Il faut savoir apprécier la bataille hautement calibrée que se sont livrés les autorités du football et les joueurs des Lions Indomptables. Ce match s’est en fait déroulé en deux temps tel un match sur le rectangle vert.
La première manche, celle de l’opinion publique, a vu la popularité des joueurs et surtout de leur capitaine rafler la mise face à la surprise des autorités qui ne croyaient pas au jusqu’au boutisme des joueurs.
Samuel Eto’o et ses coéquipiers ont trouvé la manière, pour une fois, de faire bouger l’innamovible fédération de football qui gère les affaires depuis bien des années et dont la seule occupation semble être les petites querelles internes qui prouvent son existence.
Le capitaine nommé par Le Guen voulait probablement surfer sur sa notoriété. Ancien joueur vénéré du mythique FC Barcelone, joueur à la triplette de l’Inter de Milan, devenu depuis peu le salarié le plus cher de l’histoire du football, il semble incarner un idéal plus proche des réalités occidentales et est peut-être allé trop vite en besogne.
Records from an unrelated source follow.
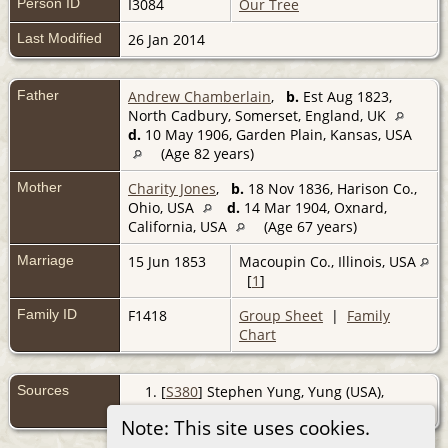
Person ID
I3084
Our Tree
Last Modified
26 Jan 2014
Father
Andrew Chamberlain
,
b.
Est Aug 1823,
North Cadbury, Somerset, England, UK
d.
10 May 1906, Garden Plain, Kansas, USA
(Age 82 years)
Mother
Charity Jones
,
b.
18 Nov 1836, Harison Co.,
Ohio, USA
d.
14 Mar 1904, Oxnard,
California, USA
(Age 67 years)
Marriage
15 Jun 1853
Macoupin Co., Illinois, USA
[
1
]
Family ID
F1418
Group Sheet
|
Family
Chart
Sources
[
S380
] Stephen Yung, Yung (USA),
(http://www.woosnap.com/chamberlain/fil
Note: This site uses cookies.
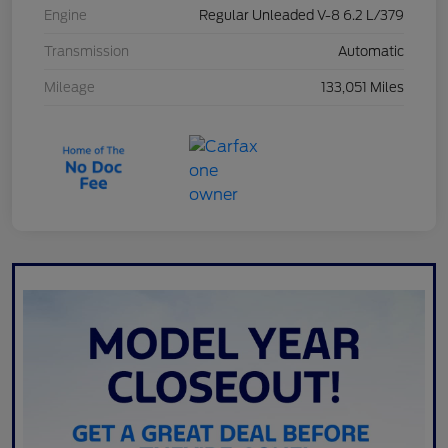
Engine
Regular Unleaded V-8 6.2 L/379
Transmission
Automatic
Mileage
133,051 Miles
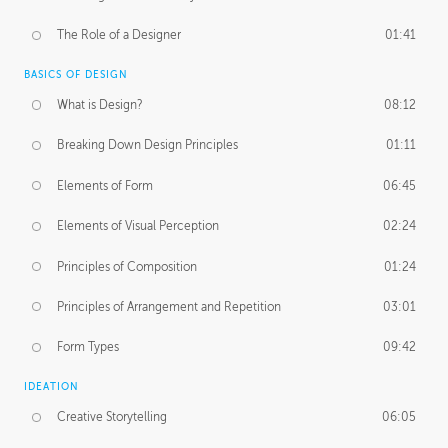
The Role of a Designer
01:41
BASICS OF DESIGN
What is Design?
08:12
Breaking Down Design Principles
01:11
Elements of Form
06:45
Elements of Visual Perception
02:24
Principles of Composition
01:24
Principles of Arrangement and Repetition
03:01
Form Types
09:42
IDEATION
Creative Storytelling
06:05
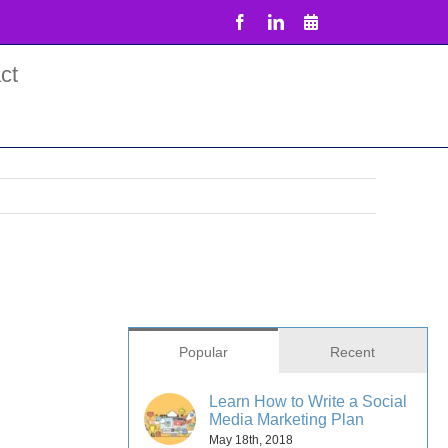
Facebook
LinkedIn
Email
ct
Popular
Recent
Learn How to Write a Social
Media Marketing Plan
May 18th, 2018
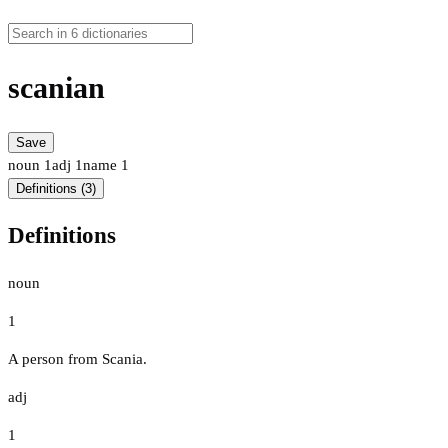
scanian
Save
noun
1
adj
1
name
1
Definitions (3)
Definitions
noun
1
A person from Scania.
adj
1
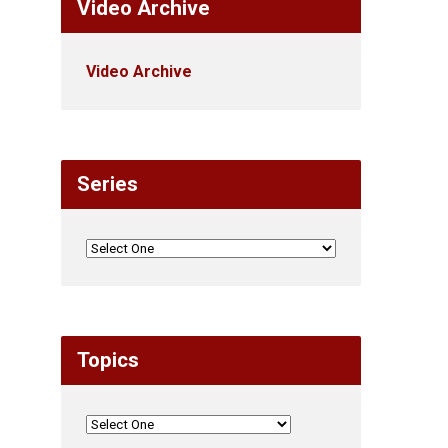
Video Archive
Video Archive
Series
Topics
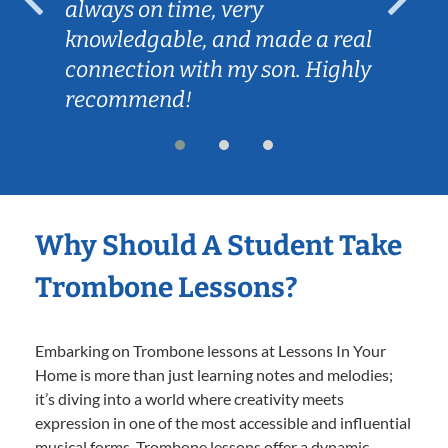
always on time, very
knowledgable, and made a real
connection with my son. Highly
recommend!
Why Should A Student Take
Trombone Lessons?
Embarking on Trombone lessons at Lessons In Your
Home is more than just learning notes and melodies;
it’s diving into a world where creativity meets
expression in one of the most accessible and influential
musical forms. Trombone lessons offer a dynamic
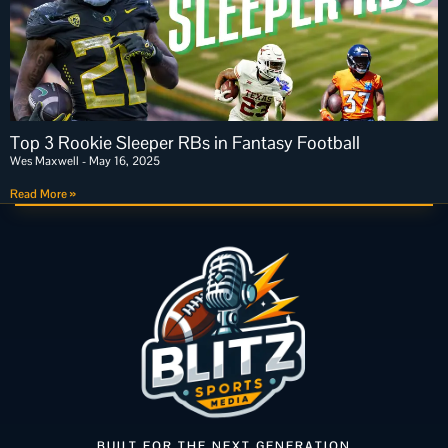
Top 3 Rookie Sleeper RBs in Fantasy Football
Wes Maxwell
May 16, 2025
Read More »
BUILT FOR THE NEXT GENERATION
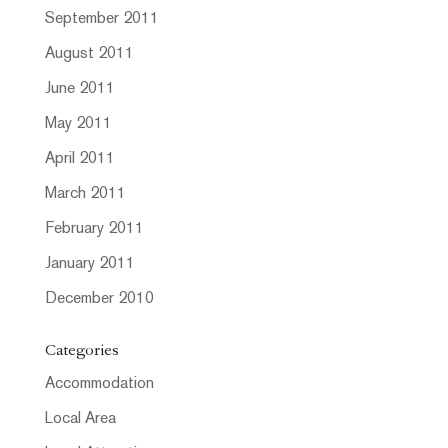
September 2011
August 2011
June 2011
May 2011
April 2011
March 2011
February 2011
January 2011
December 2010
Categories
Accommodation
Local Area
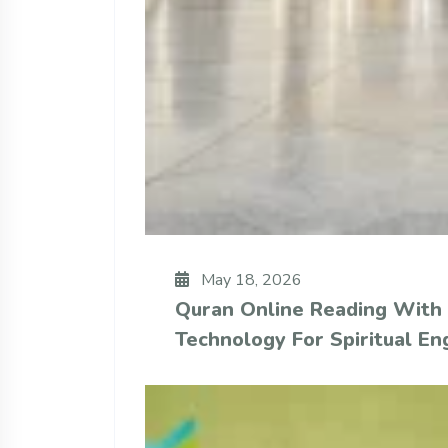
May 18, 2026
Quran Online Reading With
Technology For Spiritual E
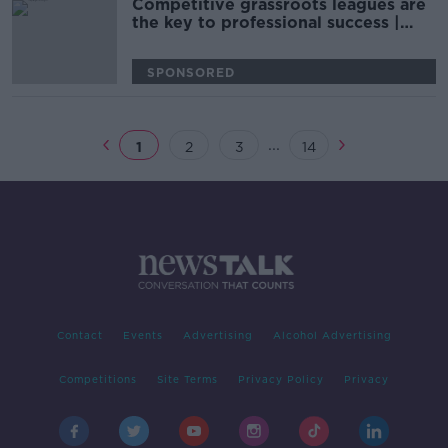
Competitive grassroots leagues are
the key to professional success |
Fiona Hayes
SPONSORED
...
1
2
3
14
Contact
Events
Advertising
Alcohol Advertising
Competitions
Site Terms
Privacy Policy
Privacy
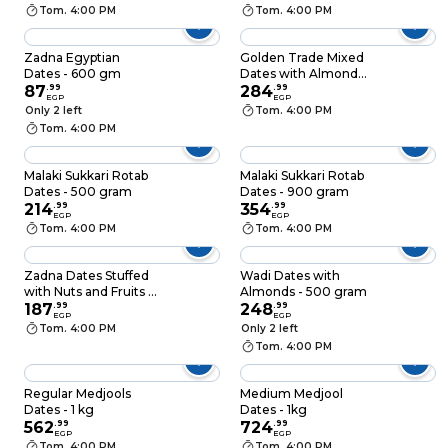
Tom. 4:00 PM
Tom. 4:00 PM
Zadna Egyptian
Golden Trade Mixed
Dates - 600 gm
Dates with Almond
87
.
99
and Cashew - 500gm
284
.
99
EGP
EGP
Only 2 left
Tom. 4:00 PM
Tom. 4:00 PM
Malaki Sukkari Rotab
Malaki Sukkari Rotab
Dates - 500 gram
Dates - 900 gram
214
.
99
354
.
99
EGP
EGP
Tom. 4:00 PM
Tom. 4:00 PM
Zadna Dates Stuffed
Wadi Dates with
with Nuts and Fruits -
Almonds - 500 gram
200gm
187
.
99
248
.
99
EGP
EGP
Tom. 4:00 PM
Only 2 left
Tom. 4:00 PM
Regular Medjools
Medium Medjool
Dates - 1 kg
Dates - 1kg
562
.
99
724
.
99
EGP
EGP
Tom. 4:00 PM
Tom. 4:00 PM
Même si le soutien populaire leur semblait acquis, faire comprendre au camerounais moyen qui peine à se soigner et à s’offrir un peu de luxe que le joueur le mieux payé du monde, qui a touché près de 170 millions des caisses de l’État sur une période de trois ans, a décidé de faire grève pour une affaire de 500 000 FCFA, est difficile à comprendre.
D’autant plus que la fédération, parfois si passive, est passée à l’offensive avec des documents de preuve solides, et a réussi à démonter les accusations de Samuel Eto’o.
Il faut dire aussi que c’est bien la première fois qu’un capitaine, nommé par la hiérarchie, entame aussi publiquement un bras de fer contre ses dirigeants.
Autant Samuel Eto’o utilise les médias pour faire passer son message, autant le président de la fécafoot, Iya Mohammed, s’inscrit dans un tout autre registre.
C’est que l’homme est un habitué de la politique, un gestionnaire qui a passé la majeure partie de sa vie dans la gestion de braise. C’est à quelque chose près avec la même dextérité que l’homme a su monter une rébellion contre le président de la FIFA en 2004 pour faire annuler la décision de retirer six points au Cameroun avant les éliminatoires de la coupe du Monde 2006. Il est plutôt discret, a une intelligence au dessus de la moyenne et sait s’entourer.
Ses relations au sommet de l’État sont telles que l’homme a pu envoyer paître, avec un brin de gentillesse, un ministre de la République, qui ne lui demandait que la démission de l’ensemble du bureau exécutif de la fédération.
Fort du soutien de la FIFA, il a pu imposer sa vision au gouvernement en peignant Samuel Eto’o comme étant un homme incontrôlable, dangereux pour la République, une personne qui s’enivre de ses succès et qui souhaite mener une revolte populaire tel le printemps arabe. Il faut dire que le capitaine de Le Guen a su lui rendre la tâche facile par ses sorties publiques, ses interventions et le coulage de certaines informations dans les médias et ses coups de sang.
Des semaines se sont écoulées depuis les deux décisions de la fédérations et plus personne ne s’émeut du sort reservé à Samuel Eto’o. Ses différents collaborateurs dans les médias se font discrets, question de laisser passer le temps. Quant aux joueurs qui ont fait leur « coming out » pour supporter leur capitaine, ils portent le poids de leur engagement.
De l’autre côté, un autre homme continue à vaquer à ses occupations, se fait adouber à la FIFA dans différentes commissions, son championnat professionnel a démarré sur les chapeaux de roue, et tout le panel administratif et gouvernemental du Cameroun le salue désormais avec déférence.